Modern Tradition of Men

Biblical Illiteracy

A biblical appraisal of biblical illiteracy as the soil in which modern traditions of men grow unchecked.

Scripture and TruthLevel 4 - Soul-endangering deception

Summary

Biblical illiteracy is not merely lack of information. It is a spiritual vulnerability that makes the church dependent on slogans, personalities, moods, and inherited assumptions rather than Scripture in context.

Core Scripture

Hos 4:6; Deut 6:6-9; Ps 1:1-3; 2 Tim 3:14-17; Heb 5:11-14

These texts are not treated as detached proof texts. They govern the diagnosis because they show how Scripture itself defines truth, love, holiness, warning, worship, discipline, and obedience.

Key terms

torah [instruction, law]; daat [knowledge]; graphe [Scripture]; teleios [mature]; aisthētērion [faculty of perception, discernment]

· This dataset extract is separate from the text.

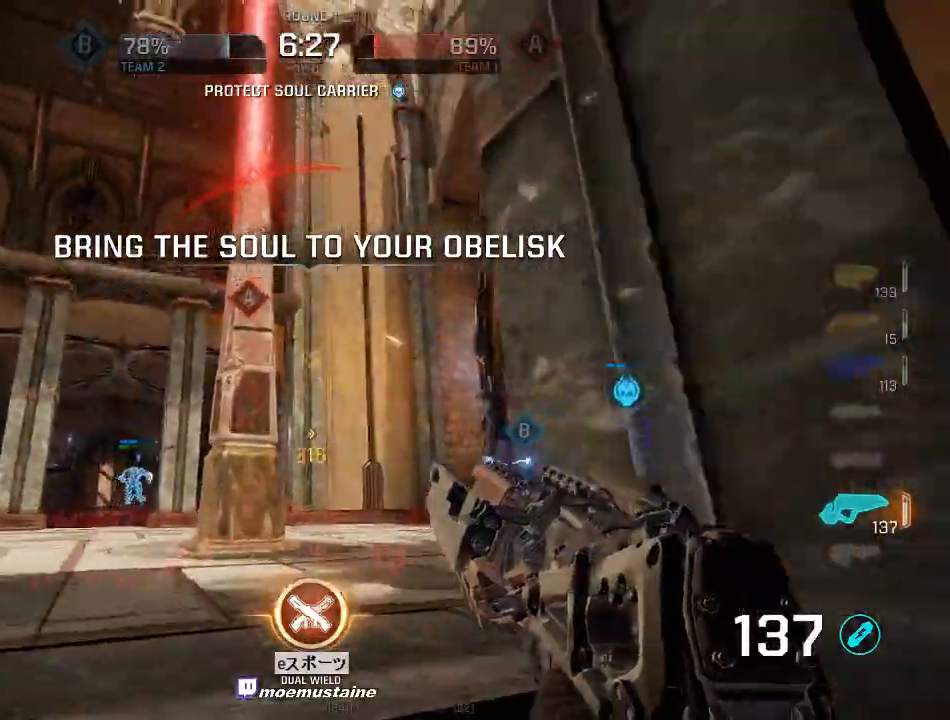
{"keys": ["d"], "mouse": [], "events": [[33, "d", "down"], [50, "a", "up"], [83, "d", "up"], [183, "d", "down"], [267, "mouse_right", "down"], [300, "q", "down"], [333, "mouse_mb4", "down"], [350, "mouse_mb4", "up"], [367, "q", "up"], [400, "mouse_right", "up"], [433, "w", "up"]]}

Technical words are included only where they clarify the biblical issue. The controlling question remains contextual meaning: what the passage requires the church to believe, reject, obey, and proclaim.

Short diagnosis

Biblical illiteracy is one of the most destructive modern traditions because it allows all the others to survive. A church that does not know Scripture cannot test what sounds spiritual. It becomes vulnerable to proof texts, therapeutic language, celebrity authority, cultural pressure, and emotional manipulation.

This is not a call to academic elitism. It is a call to covenant faithfulness. God has spoken, and His people are responsible to hear, remember, teach, meditate, obey, and discern.

Exegetical basis

Hosea 4:6 says God's people are destroyed for lack of knowledge. The Hebrew daat means knowledge, not mere data, but covenantal knowing that should lead to faithful obedience. Deuteronomy 6:6-9 commands Israel to keep God's words on the heart and teach them diligently to children.

Psalm 1 blesses the one whose delight is in the LORD's torah [instruction] and who meditates on it day and night. 2 Timothy 3:14-17 says Scripture equips the man of God for every good work. Hebrews 5:11-14 rebukes immaturity that cannot handle solid food and lacks trained discernment.

What the tradition says

This tradition says: 'A little Bible, a weekly message, inspirational posts, and familiar verses are enough.' It assumes that spiritual maturity can be maintained without serious knowledge of Scripture.

What Scripture says

Scripture says the word must dwell richly, be taught diligently, be meditated on, be rightly handled, and be used to train discernment. The people of God are not called to live by religious impressions but by every word that comes from God's mouth.

The deeper error

The deeper error is practical contempt for revelation. The church says Scripture is supreme but often gives more time, trust, and mental energy to entertainment, controversy, productivity, and personal ambition.

Philosophical appraisal

If God reveals reality by His word, ignorance of Scripture is not neutral. It means the soul is interpreting reality through lesser lights: culture, appetite, fear, memory, tribe, politics, algorithm, and self-interest.

Psychological-spiritual appraisal

Biblical illiteracy leaves the conscience untrained. It creates believers who feel strongly but discern weakly. They mistake familiarity for understanding and emotional agreement for conviction.

Church consequence

A biblically illiterate church becomes easy to manage but hard to disciple. It follows personalities, absorbs slogans, confuses grace, avoids warning passages, and cannot detect when Scripture is being quietly nullified.

Needed correction

Recover whole-Bible discipleship: repeated reading, contextual teaching, memorisation, catechesis [structured instruction], family instruction, serious preaching, and practical obedience. The goal is not information display but mature discernment and faithful living.

Summary warning

Where Scripture is unknown, tradition reigns by default. The empty mind becomes a throne for whatever voice speaks most loudly.